ACTIVITY:
When you reach the line that contains "index tip: (172, 138)", please begin copying, and carry on exactly to the last line of the material, leaving out every picture.

DATA EXCERPTS:
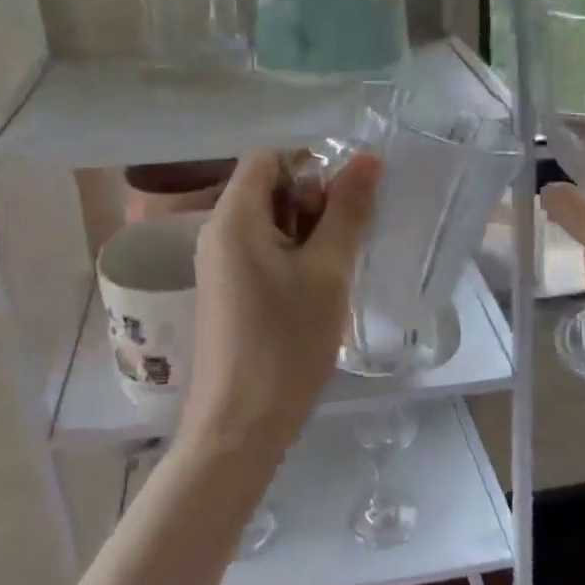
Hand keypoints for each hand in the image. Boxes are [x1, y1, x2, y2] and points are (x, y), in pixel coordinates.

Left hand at [184, 149, 380, 460]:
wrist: (239, 427)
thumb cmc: (286, 342)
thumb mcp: (328, 271)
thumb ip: (347, 210)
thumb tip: (367, 158)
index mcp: (234, 217)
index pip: (269, 157)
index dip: (311, 163)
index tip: (347, 198)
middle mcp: (217, 232)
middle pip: (268, 188)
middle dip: (312, 202)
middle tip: (345, 241)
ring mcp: (218, 265)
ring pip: (268, 223)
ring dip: (307, 233)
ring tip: (335, 270)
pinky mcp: (225, 292)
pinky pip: (261, 253)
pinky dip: (292, 257)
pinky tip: (316, 291)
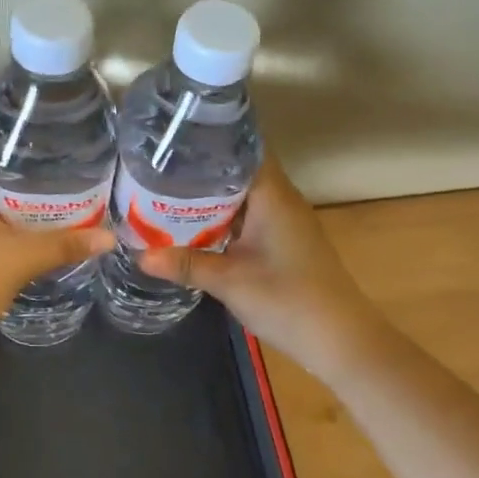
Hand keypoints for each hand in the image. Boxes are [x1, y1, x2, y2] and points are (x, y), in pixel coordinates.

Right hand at [139, 157, 380, 381]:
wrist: (339, 339)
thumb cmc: (288, 300)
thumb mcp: (229, 281)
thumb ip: (185, 264)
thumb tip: (139, 256)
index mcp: (272, 195)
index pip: (243, 147)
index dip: (210, 139)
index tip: (172, 138)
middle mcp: (281, 199)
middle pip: (238, 170)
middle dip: (200, 169)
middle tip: (155, 166)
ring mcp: (284, 221)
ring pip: (241, 195)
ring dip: (209, 196)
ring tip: (164, 191)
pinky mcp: (283, 241)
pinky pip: (247, 216)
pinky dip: (221, 217)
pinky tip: (193, 226)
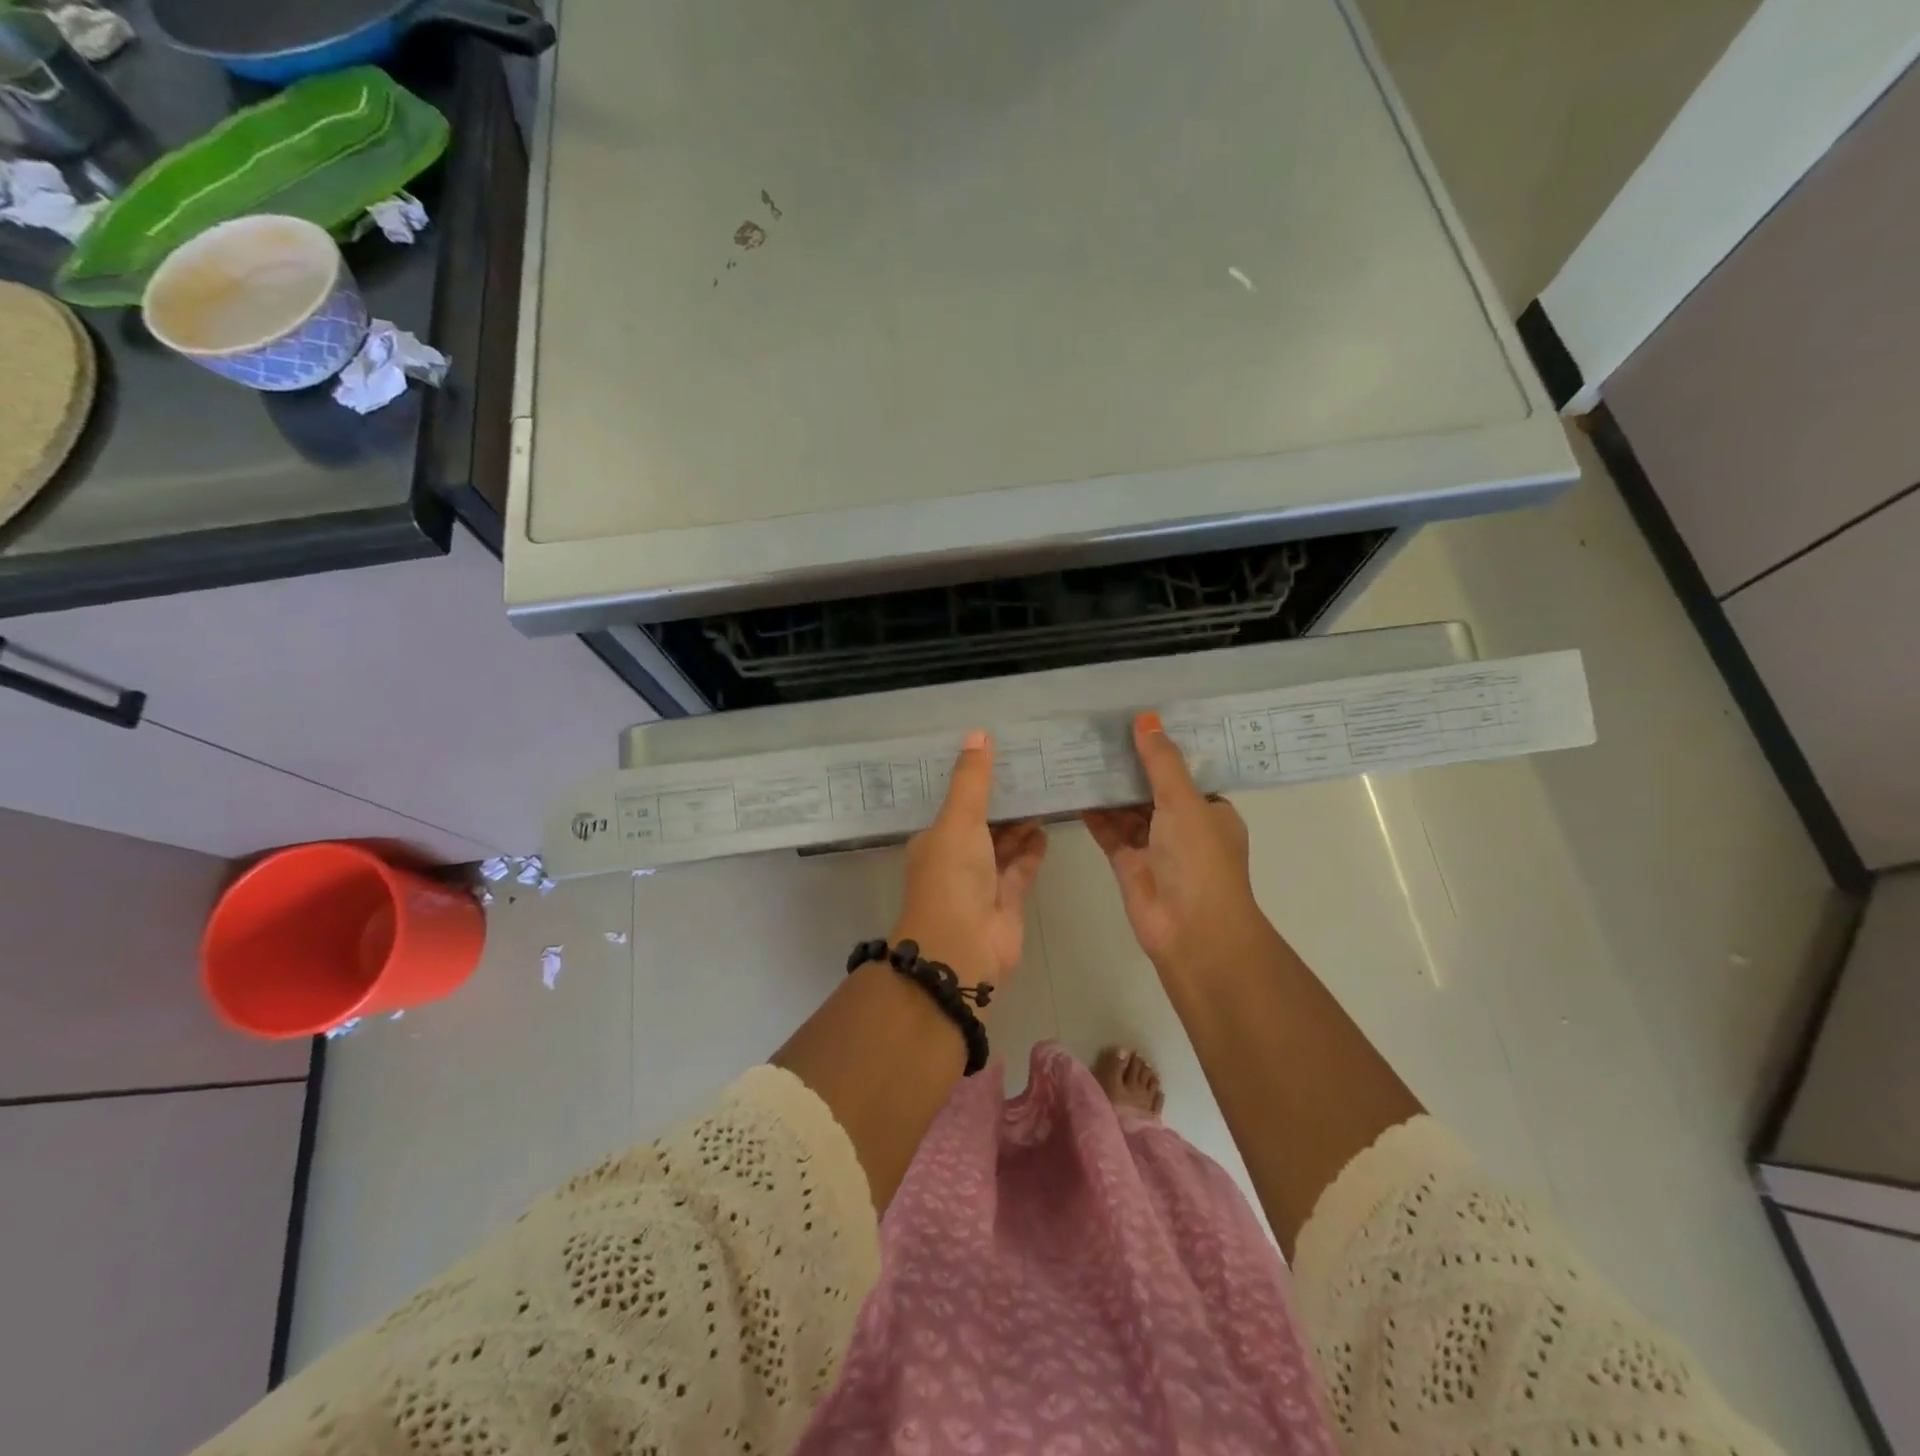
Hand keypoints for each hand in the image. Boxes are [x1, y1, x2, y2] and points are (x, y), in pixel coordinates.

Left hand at [893, 729, 1046, 992]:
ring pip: (1005, 844)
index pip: (955, 802)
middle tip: (1032, 767)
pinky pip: (1022, 866)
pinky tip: (1047, 827)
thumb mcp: (958, 820)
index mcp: (935, 838)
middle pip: (983, 822)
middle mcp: (957, 857)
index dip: (974, 780)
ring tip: (1045, 791)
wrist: (962, 947)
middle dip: (1003, 800)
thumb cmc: (952, 876)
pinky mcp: (1008, 899)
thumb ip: (972, 780)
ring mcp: (983, 881)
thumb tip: (978, 733)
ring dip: (1021, 822)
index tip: (999, 754)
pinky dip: (1033, 849)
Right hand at [1082, 712, 1264, 976]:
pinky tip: (1073, 791)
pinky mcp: (1128, 863)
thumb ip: (1162, 762)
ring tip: (1080, 754)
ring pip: (1128, 810)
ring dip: (1109, 788)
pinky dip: (1094, 815)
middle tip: (1097, 732)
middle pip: (1152, 788)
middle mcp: (1183, 826)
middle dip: (1129, 766)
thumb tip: (1146, 717)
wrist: (1191, 930)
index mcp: (1210, 810)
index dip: (1163, 748)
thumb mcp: (1184, 802)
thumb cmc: (1199, 860)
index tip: (1136, 720)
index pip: (1186, 772)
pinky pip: (1109, 831)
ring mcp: (1154, 846)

TASK RESPONSE:
index tip: (172, 138)
middle mcp: (281, 199)
middle pip: (238, 170)
middle dip: (200, 169)
middle tip: (155, 166)
ring mcp: (284, 221)
ring pip: (241, 195)
ring dip: (209, 196)
ring tip: (164, 191)
pinky mcp: (283, 241)
pinky pip: (247, 216)
pinky dip: (221, 217)
pinky tip: (193, 226)
Hand keypoints for each hand in the image. Boxes are [x1, y1, x2, y2] and points are (x, y), in pixel coordinates.

Left hand at [893, 729, 1046, 992]:
ring pip: (1005, 844)
index pip: (955, 802)
middle tip: (1032, 767)
pinky pip: (1022, 866)
pinky tip: (1047, 827)
thumb mcp: (958, 820)
index mcp: (935, 838)
middle pip: (983, 822)
middle mcp: (957, 857)
index dip: (974, 780)
ring tip: (1045, 791)
wrist: (962, 947)
middle dip: (1003, 800)
thumb cmc: (952, 876)
pinky mcp: (1008, 899)
thumb ip: (972, 780)
ring mcp: (983, 881)
thumb tip: (978, 733)
ring dip: (1021, 822)
index tip: (999, 754)
pinky dip: (1033, 849)
Right hand at [1082, 712, 1264, 976]:
pinky tip: (1073, 791)
pinky mcp: (1128, 863)
thumb ip: (1162, 762)
ring tip: (1080, 754)
ring pip: (1128, 810)
ring dip: (1109, 788)
pinky dip: (1094, 815)
middle tip: (1097, 732)
middle pip: (1152, 788)
middle mcp: (1183, 826)
middle dip: (1129, 766)
thumb tip: (1146, 717)
wrist: (1191, 930)
index mcp: (1210, 810)
index dip: (1163, 748)
thumb mcp: (1184, 802)
thumb cmc: (1199, 860)
index tip: (1136, 720)
index pip: (1186, 772)
pinky pip: (1109, 831)
ring mcp: (1154, 846)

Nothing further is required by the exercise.